The final step of the broad model is to “reflect on how using an interdisciplinary approach has enlarged your understanding of the problem” (Repko, 2014, p. 295). When I first looked at the problem, I was surprised to find so many therapies. Before researching, I would have assumed that a majority of the therapies would come from psychology because I believed that autism was a matter of brain abnormality. This project challenged those thoughts and I came to find out that the most common therapy is speech language pathology.

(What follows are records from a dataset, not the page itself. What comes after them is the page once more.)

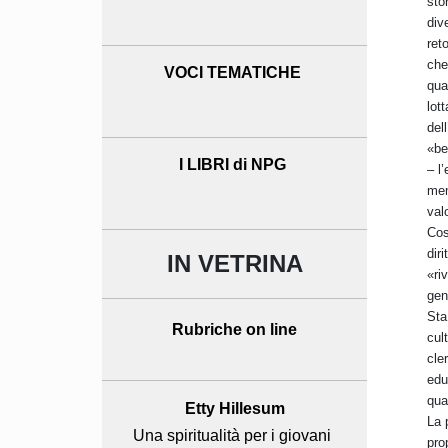
sto
div
ret
che
VOCI TEMATICHE
qua
lot
del
«be
I LIBRI di NPG
– l
mem
val
Cos
dir
IN VETRINA
«ri
gen
Sta
Rubriche on line
cul
cle
edu
qua
Etty Hillesum
La 
Una spiritualità per i giovani
pro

When reading each journal article, I found myself questioning them because they were so focused on their one discipline or expertise. With a disorder such as autism, you have to think outside of your own discipline as well, which causes a problem for most researchers because they are experts in their field and that is all they know. Using an interdisciplinary approach opened my eyes to the possibility of a program that can comprehensively treat autism instead of multiple programs focusing on individual issues. If all therapists came together and worked on each individual case, they could create less confusion for the individual who has to see four different therapists all telling them something different to work on. Autism needs to be thought of as a whole instead of each discipline breaking off a piece of the problem and trying to fix that one thing. There needs to be more interdisciplinary research for autism so therapists or researchers can join together to create something wonderful.